Oleksandr Prykhodko - Presenter, University of Manchester
William Hicks, AstraZeneca UK
Giulio Perini, ETH Zurich
Claudio Fonte, The University of Manchester
Carlos Avendano, University of Manchester
Ashwin Kumar Rajagopalan, Imperial College London
Filtration is a crucial downstream step in pharmaceutical, fine chemical, and agrochemical industries, where crystallized products are common. The filter cakes formed during this process have characteristics such as structure, porosity, and permeability that influence subsequent steps including washing and drying. The impact of particle size and shape distributions (PSSDs) for a case of needle-like crystals on cake structure and resistance has recently been demonstrated experimentally, with results validating a model for cake structure and average porosity.1 However, metrics such as cake resistance or filtration time, crucial for industrial process optimization, are yet to be modelled and predicted.

This study uses a combined experimental and modelling approach to predict key filtration metrics for needle-like crystallized products based on their PSSD. Such models can significantly reduce the time and cost associated with resource-intensive experimental trials. In the modelling phase, a two-step approach is proposed. First, a non-equilibrium Monte Carlo (MC) model simulates the cake’s formation, using in-house software. Second, fluid flow through the compacted cake’s final structure at steady-state conditions is modelled with computational fluid dynamics (CFD), in OpenFOAM. Compared to discrete element method (DEM)-CFD, which performs iterative CFD simulations on multiple packings, this framework requires less computational effort. Additionally, compared to forced-based DEM, MC requires fewer input parameters. This MC-CFD framework was applied to several case studies, examining PSSD characteristics including shape (spherical and needle-like), polydispersity, and operating conditions such as pressure drop. In the experimental phase, populations with varied PSSDs were created and characterized using novel imaging-based techniques.2 Constant pressure filtration experiments were performed using a purpose-built filtration rig, with the results compared to simulations.

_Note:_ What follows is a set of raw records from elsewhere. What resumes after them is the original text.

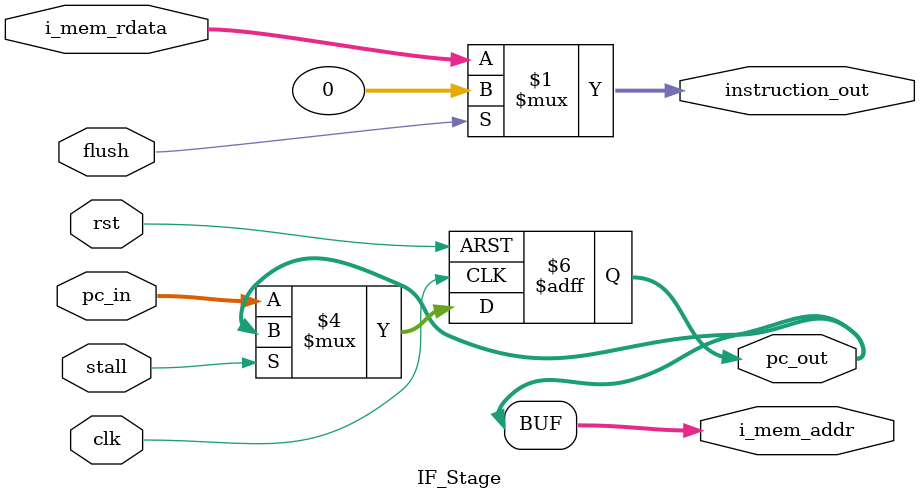
<source format=sv>
`timescale 1ns/1ps

module IF_Stage
(
    input  logic        clk,
    input  logic        rst,
    input  logic        stall,
    input  logic        flush,

    // --- PC Interface ---
    input  logic [31:0] pc_in,
    output logic [31:0] pc_out,
    
    // -- External Mem Interface ---
    input  logic [31:0] i_mem_rdata,
    output logic [31:0] i_mem_addr,

    // --- Pipeline Output ---
    output logic [31:0] instruction_out
);

//----------------------------------------------------------------------------------------------------
// Module Logic
//----------------------------------------------------------------------------------------------------
assign instruction_out = (flush) ? 32'b0 : i_mem_rdata;
assign i_mem_addr = pc_out;

always_ff @(posedge clk or posedge rst) begin
    if(rst) pc_out <= 32'h00400000;
    else if(!stall) pc_out <= pc_in;
end


endmodule
</source>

This work introduces a predictive tool that minimizes experimental reliance, enabling faster and more cost-effective filterability assessments in research and development. It also lays the groundwork for expanding into modelling washing and drying processes.

References

  1. Perini, G. Predictive Design of Filtration Processes - The Pharmaceutical Industry and the Impact of Crystal Size and Shape, Ph.D. Thesis, The University of Manchester, 2020.
  2. Rajagopalan, A. K. A Dual Projection Imaging System to Characterize Crystallization Processes: Design and Applications, Ph.D. Thesis, ETH Zurich, 2019.